To view the model that was built, select the Mining Model Viewer icon in the View pane. After loading, you will see a single-node decision tree, and the following dialog that provides the details of the model for the X attribute:

ms345112.pluginalg215(en-US,SQL.90).gif

Figure 15. Details of the model for attribute X in the Mining Model Viewer

As described in Section 3, the coefficients 0.055 and -0.066 correspond to the pair-wise linear coefficients when X is regressed on Y and Z (individually), respectively. The offset 17.102 is simply the marginal mean of X, and the standard deviation shown in the equation at the bottom of the dialog is the marginal standard deviation of X.

You can view the pair-wise coefficients for the other attributes by selecting those attributes from the Tree drop-down list.

Making Predictions

To make predictions with the model, select the Mining Model Prediction icon in the View pane.
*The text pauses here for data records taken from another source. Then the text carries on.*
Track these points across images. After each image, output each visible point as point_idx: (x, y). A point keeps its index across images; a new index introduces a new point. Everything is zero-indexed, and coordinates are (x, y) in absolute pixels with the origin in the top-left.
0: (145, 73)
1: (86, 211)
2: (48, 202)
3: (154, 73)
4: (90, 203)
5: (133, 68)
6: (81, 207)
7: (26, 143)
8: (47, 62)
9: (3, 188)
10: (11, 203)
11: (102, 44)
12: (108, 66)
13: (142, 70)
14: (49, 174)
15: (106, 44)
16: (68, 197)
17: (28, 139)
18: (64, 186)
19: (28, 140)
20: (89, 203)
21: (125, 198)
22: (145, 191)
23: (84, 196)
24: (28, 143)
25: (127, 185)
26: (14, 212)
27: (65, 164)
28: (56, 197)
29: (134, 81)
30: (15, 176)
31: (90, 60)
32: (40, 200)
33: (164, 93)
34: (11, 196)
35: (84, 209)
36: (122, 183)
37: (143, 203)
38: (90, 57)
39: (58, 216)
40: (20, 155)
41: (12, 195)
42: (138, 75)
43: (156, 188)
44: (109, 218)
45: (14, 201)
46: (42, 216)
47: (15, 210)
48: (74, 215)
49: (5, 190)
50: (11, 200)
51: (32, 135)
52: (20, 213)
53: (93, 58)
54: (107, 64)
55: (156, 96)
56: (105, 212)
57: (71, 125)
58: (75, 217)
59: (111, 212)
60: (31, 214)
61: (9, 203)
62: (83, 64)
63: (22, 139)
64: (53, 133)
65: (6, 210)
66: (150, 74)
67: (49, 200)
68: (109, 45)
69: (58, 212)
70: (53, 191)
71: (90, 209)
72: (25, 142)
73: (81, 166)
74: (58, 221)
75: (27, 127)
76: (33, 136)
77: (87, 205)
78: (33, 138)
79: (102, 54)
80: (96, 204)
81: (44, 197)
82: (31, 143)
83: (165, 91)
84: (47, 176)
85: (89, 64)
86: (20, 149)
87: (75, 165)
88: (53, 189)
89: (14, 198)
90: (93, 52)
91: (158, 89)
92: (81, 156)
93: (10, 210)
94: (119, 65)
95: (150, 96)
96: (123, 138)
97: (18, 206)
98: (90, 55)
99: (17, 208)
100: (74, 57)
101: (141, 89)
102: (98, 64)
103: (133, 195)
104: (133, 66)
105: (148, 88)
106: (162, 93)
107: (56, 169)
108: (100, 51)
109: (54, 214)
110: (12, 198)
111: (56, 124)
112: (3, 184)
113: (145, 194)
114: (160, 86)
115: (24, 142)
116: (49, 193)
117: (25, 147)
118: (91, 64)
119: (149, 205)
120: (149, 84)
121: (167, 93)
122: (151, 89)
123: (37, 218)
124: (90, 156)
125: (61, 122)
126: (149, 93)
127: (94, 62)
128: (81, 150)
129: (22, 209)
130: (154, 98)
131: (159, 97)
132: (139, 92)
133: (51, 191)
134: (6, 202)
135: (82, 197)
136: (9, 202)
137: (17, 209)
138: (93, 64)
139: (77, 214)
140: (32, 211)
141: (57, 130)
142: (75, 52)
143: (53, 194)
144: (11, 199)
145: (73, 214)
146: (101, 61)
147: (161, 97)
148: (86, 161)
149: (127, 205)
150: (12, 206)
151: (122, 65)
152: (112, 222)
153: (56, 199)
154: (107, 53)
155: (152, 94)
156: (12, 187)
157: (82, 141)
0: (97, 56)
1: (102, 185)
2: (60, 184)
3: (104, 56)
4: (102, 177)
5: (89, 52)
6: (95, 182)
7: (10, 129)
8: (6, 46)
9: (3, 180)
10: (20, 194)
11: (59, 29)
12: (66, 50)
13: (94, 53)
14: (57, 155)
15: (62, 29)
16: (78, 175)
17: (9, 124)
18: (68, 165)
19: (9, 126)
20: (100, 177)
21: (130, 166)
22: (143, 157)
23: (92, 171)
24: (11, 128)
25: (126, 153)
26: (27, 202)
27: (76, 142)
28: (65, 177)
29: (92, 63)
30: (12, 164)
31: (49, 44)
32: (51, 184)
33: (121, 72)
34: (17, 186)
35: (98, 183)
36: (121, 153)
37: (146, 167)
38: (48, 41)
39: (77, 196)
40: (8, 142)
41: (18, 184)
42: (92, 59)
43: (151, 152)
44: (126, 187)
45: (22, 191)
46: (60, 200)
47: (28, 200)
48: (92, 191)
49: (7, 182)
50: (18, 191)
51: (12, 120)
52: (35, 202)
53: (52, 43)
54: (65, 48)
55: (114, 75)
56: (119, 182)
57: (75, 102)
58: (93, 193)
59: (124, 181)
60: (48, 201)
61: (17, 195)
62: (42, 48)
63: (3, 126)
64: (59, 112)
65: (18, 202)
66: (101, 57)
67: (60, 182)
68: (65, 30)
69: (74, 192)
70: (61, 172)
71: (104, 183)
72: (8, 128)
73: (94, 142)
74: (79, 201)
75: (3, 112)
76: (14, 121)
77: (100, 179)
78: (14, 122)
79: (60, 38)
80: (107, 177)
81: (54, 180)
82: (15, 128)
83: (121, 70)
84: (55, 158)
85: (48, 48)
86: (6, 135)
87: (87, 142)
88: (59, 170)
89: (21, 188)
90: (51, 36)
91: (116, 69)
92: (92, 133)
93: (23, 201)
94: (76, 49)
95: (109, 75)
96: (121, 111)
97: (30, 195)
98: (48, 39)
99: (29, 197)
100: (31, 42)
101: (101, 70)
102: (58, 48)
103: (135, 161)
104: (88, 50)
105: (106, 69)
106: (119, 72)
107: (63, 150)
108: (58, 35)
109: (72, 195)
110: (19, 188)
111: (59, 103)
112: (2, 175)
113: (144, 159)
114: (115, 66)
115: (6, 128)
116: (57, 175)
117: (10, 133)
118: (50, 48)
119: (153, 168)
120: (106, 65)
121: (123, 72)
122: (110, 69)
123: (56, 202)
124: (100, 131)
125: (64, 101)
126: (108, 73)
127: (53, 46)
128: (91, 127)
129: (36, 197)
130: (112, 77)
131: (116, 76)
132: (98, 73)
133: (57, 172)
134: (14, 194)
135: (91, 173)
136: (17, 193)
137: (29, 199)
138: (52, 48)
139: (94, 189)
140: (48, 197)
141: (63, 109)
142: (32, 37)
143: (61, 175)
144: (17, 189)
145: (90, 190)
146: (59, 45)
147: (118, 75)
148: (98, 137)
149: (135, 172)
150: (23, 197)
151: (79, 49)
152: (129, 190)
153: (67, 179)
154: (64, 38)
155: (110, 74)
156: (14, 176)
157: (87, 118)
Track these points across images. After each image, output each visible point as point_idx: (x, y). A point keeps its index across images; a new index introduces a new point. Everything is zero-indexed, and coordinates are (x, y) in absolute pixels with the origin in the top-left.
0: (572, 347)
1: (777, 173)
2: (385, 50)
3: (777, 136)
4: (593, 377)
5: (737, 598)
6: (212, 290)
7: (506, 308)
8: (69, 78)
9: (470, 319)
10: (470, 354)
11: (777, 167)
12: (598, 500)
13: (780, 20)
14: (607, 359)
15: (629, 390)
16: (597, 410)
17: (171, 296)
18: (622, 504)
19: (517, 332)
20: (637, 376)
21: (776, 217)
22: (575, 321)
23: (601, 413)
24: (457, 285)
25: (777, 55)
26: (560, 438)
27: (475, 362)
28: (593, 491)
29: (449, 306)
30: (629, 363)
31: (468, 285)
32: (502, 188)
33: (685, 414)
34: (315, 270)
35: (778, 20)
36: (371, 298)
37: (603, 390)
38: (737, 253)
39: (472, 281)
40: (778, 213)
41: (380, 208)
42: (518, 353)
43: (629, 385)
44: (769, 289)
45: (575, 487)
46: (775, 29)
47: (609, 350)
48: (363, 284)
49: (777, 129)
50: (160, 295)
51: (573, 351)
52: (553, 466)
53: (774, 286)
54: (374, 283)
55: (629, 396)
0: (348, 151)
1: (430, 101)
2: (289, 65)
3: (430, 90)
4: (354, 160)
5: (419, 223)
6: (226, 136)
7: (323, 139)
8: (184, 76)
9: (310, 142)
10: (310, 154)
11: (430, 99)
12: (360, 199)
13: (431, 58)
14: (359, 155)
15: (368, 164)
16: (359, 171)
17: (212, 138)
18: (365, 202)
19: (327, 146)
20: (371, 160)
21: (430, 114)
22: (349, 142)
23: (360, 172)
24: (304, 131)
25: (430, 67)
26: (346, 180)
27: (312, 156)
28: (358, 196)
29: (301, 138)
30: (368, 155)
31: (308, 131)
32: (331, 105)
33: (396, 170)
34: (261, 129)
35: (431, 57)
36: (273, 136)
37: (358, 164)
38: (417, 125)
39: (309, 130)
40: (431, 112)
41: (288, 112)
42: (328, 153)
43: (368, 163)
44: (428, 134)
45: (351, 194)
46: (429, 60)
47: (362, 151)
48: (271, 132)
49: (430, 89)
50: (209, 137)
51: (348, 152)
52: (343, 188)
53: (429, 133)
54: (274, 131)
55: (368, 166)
We will compare the model predictions to the values contained in the training data: In the Select Input Table(s) dialog, click Select case table, expand the Sample node, select the XYZ table, and click OK.

Drag X from the Mining Model dialog into the Source column in the top row of the table. In the Alias field of the top row, type Predicted X. Now drag X from the Select Input Table(s) dialog into the Source column in the second row of the table, and set the corresponding Alias field to Actual X. The list should now look as follows:

ms345112.pluginalg216(en-US,SQL.90).gif

Figure 16. Configuring Mining Model Prediction

Click on the table icon above the Mining Model dialog, and you will see the following table:

ms345112.pluginalg217(en-US,SQL.90).gif

Figure 17. Mining Model Prediction table for attribute X

The first column is obtained by calling the ALGORITHM::Predict function that we implemented!

Setting Parameters

Select the Mining Models icon in the View list, right-click the XYZ column (the column on the right) in the table that appears, and select Properties. The properties window should now look as follows:

ms345112.pluginalg218(en-US,SQL.90).gif

Figure 18. Properties window for XYZ

You can set the model-specific parameters we defined by clicking the Set Algorithm Parameters box and then clicking the resulting ... button. The following dialog will appear:

ms345112.pluginalg219(en-US,SQL.90).gif

Figure 19. Algorithm Parameters dialog box

In the Value column for the DISPLAY_CORRELATION parameter, type TRUE and then click OK. Rebuild the model by selecting Deploy Solution under the Build menu.

Click the Mining Model Viewer icon in the View pane, and then click the Refresh icon to the right of the (top-most) Mining Model drop-down list. Now the coefficients are set to be the pair-wise correlations instead of the regression coefficients. The dialog for the X attribute in the viewer should look as follows:

ms345112.pluginalg220(en-US,SQL.90).gif

Figure 20. Browser display for attribute X using pair-wise correlation coefficients

Conclusion

And that's all there is to it! Now that you've gone through the process of constructing a customized plug-in algorithm, you can get to work perfecting your own algorithms, instead of worrying about integration with Analysis Services.